|Emergency Contraceptive Pills (WHO - OMS, 1998, 44 p.)|
Note: Message points may require local adaptation and testing. Spokespersons should always limit their main message points to three and should practice bridging out of difficult questions back to these message points. It is also helpful to flag two or three key pieces of data to highlight during interviews with media, such as estimates of the number of unplanned pregnancies and abortions that could be prevented if ECPs were more widely used.
Emergency contraception is a uniquely important and under-utilized method of family planning:
· emergency contraception is the only method that can be used after intercourse to prevent pregnancy;
· emergency contraception could prevent a majority of the unintended pregnancies that now occur if more women knew they had an option and had access to supplies;
· by reducing the number of unwanted pregnancies, emergency contraception can reduce the demand for abortion; and
· most women lack enough information to ask health care providers for the method, and many providers are themselves uninformed.

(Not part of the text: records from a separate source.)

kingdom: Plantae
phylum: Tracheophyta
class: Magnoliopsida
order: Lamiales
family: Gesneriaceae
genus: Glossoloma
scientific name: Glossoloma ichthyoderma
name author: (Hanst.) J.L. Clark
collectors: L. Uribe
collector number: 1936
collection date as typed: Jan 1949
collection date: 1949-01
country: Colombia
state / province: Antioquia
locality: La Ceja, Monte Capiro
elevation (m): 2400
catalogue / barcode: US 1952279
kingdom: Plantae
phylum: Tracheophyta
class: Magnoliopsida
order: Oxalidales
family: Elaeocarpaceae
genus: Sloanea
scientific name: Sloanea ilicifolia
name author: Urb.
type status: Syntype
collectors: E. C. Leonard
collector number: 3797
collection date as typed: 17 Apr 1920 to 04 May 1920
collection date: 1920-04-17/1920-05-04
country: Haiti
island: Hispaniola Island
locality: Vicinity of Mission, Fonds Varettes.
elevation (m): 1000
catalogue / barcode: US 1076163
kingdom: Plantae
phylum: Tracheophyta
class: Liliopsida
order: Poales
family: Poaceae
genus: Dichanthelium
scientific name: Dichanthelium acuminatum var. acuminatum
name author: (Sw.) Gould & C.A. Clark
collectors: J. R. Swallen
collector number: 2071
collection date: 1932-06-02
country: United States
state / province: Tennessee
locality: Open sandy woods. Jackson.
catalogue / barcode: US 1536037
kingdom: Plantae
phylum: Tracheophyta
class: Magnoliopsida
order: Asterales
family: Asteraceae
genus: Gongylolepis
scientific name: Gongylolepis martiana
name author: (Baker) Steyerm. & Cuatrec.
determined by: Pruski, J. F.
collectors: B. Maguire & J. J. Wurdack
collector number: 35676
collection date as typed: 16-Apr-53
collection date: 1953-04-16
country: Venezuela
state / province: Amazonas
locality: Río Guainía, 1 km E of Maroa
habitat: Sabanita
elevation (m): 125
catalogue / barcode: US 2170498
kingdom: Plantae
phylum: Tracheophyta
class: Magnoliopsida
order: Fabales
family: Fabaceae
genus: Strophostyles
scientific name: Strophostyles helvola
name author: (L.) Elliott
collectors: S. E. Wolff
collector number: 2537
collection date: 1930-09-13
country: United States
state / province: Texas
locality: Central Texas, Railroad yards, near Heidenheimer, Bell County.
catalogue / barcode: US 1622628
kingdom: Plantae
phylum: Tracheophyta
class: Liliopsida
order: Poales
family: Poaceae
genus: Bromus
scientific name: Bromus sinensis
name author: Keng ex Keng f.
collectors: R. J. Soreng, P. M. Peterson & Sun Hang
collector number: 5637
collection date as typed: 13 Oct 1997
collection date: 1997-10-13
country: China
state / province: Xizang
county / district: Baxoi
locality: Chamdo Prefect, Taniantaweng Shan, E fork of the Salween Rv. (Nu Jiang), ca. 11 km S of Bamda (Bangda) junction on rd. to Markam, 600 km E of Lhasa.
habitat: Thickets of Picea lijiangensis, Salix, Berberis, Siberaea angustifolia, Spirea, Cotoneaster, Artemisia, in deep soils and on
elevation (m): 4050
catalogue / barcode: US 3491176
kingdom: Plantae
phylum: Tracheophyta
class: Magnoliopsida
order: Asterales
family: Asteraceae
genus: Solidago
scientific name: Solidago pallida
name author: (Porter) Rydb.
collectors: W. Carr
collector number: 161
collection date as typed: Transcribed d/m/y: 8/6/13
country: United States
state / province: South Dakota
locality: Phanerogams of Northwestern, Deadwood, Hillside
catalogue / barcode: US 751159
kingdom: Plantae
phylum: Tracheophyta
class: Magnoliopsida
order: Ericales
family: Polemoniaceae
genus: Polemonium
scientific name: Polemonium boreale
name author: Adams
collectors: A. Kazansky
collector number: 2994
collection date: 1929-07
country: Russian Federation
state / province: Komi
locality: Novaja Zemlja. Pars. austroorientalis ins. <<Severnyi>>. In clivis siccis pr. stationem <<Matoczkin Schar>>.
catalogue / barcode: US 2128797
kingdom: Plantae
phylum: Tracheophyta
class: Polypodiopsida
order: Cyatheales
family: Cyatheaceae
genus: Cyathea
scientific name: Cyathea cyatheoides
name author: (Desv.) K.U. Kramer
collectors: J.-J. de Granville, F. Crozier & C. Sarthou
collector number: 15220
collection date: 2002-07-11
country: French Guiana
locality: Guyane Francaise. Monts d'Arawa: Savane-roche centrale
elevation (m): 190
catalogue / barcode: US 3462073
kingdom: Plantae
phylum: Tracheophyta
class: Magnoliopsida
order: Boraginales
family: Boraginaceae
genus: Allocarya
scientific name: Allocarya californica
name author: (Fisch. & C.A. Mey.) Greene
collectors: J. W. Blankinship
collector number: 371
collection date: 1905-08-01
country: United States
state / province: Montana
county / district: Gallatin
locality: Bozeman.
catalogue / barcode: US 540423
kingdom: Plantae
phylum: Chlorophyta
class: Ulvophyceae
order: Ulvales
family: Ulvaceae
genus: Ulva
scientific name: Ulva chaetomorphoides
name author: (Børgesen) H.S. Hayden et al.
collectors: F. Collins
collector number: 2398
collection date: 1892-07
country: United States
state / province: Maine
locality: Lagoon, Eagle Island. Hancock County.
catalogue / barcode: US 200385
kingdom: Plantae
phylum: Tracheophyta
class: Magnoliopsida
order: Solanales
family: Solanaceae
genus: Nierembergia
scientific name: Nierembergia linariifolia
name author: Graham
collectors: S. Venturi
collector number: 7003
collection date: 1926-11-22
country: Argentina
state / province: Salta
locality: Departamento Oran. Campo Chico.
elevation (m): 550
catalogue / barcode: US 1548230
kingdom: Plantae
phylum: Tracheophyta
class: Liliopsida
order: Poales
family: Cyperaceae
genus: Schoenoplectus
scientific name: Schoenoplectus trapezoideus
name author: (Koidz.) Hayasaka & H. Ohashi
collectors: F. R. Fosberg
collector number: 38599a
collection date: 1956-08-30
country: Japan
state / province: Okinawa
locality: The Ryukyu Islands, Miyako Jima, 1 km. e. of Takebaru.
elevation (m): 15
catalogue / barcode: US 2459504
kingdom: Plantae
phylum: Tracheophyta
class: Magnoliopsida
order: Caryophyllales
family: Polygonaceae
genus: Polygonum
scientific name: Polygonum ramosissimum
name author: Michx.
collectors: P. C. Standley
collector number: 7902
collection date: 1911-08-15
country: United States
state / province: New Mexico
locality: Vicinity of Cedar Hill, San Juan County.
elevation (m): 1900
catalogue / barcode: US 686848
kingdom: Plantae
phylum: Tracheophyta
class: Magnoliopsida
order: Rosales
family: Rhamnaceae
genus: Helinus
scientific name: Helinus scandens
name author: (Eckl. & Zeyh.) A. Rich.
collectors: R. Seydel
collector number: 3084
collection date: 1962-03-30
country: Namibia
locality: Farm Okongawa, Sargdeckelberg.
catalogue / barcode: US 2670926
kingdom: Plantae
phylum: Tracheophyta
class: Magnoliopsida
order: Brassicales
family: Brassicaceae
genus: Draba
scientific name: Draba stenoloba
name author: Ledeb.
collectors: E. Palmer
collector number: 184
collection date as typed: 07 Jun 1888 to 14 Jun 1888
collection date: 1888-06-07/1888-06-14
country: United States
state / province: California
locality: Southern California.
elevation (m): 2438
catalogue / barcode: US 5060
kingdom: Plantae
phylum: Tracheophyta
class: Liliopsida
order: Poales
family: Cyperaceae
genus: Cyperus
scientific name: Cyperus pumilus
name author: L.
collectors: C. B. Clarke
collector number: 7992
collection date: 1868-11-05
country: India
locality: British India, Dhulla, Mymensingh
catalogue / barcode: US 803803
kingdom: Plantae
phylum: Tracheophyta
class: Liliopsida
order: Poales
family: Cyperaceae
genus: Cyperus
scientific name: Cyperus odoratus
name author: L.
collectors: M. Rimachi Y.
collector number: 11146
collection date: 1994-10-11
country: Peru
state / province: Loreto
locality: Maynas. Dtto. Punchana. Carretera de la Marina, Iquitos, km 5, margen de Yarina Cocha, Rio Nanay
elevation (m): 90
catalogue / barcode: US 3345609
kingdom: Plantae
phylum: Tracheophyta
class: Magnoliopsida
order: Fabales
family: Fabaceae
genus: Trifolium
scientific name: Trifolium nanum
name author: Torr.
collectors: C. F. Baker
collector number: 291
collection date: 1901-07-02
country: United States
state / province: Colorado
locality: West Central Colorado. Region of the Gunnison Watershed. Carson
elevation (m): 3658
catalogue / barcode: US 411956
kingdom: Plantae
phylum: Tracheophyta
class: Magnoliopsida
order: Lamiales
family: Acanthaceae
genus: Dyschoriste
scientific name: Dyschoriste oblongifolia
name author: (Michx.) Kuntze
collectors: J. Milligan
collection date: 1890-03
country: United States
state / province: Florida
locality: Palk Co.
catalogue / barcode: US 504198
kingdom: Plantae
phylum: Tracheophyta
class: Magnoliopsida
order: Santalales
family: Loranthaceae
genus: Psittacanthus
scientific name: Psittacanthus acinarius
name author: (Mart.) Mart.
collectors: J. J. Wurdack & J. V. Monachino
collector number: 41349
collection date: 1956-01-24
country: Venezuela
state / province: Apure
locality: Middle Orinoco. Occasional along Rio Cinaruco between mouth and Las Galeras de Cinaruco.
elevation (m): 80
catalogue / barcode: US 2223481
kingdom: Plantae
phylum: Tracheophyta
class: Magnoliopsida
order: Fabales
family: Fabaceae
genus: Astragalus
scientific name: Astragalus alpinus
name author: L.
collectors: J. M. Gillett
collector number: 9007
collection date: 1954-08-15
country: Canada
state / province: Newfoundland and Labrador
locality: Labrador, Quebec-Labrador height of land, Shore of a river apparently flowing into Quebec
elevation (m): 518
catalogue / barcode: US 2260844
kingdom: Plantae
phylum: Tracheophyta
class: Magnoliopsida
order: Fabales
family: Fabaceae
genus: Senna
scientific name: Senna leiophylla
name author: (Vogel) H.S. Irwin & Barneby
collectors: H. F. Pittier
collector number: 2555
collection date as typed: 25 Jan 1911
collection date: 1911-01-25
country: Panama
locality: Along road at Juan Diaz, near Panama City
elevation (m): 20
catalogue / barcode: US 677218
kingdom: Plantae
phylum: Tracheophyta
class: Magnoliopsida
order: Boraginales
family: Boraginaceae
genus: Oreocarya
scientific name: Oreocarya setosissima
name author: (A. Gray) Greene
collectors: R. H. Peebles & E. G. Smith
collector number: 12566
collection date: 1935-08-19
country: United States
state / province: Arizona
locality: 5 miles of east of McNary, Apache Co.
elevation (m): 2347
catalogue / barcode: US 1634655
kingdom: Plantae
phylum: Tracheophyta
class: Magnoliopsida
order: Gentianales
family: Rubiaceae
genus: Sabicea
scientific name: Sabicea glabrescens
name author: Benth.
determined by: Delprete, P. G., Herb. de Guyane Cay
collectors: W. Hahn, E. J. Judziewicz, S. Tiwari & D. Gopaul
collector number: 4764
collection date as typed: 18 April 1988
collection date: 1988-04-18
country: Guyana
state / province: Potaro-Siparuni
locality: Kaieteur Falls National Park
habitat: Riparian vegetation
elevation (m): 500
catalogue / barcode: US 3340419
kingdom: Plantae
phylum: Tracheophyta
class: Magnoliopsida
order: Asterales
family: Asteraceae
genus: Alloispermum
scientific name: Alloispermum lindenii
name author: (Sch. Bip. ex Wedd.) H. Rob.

There is overwhelming evidence that emergency contraception is safe and effective for virtually all women:
· emergency contraceptive pills are simply higher doses of commonly used oral contraceptives;
· twenty years of clinical practice demonstrate that one-time use of emergency contraceptive pills is safe even for women who should not take oral contraceptives on a regular basis; the World Health Organization, International Planned Parenthood Federation, and the U.S. Food and Drug Administration all have reviewed the scientific data on emergency contraceptive pills and found them safe and effective;
· special products for emergency contraception are approved for use in a growing number of countries, including Denmark, Finland, Germany, Hungary, Norway, South Africa, Sweden, Switzerland, and the United Kingdom;
· only about 2 percent of the women who take emergency contraceptive pills will get pregnant; the treatment prevents about three out of four of the pregnancies that would otherwise have occured;
· emergency contraception could quickly be made a part of reproductive health care with a little additional training for health care providers; and
· the major obstacle to wider use is lack of information on the part of women and lack of timely access to contraceptive supplies.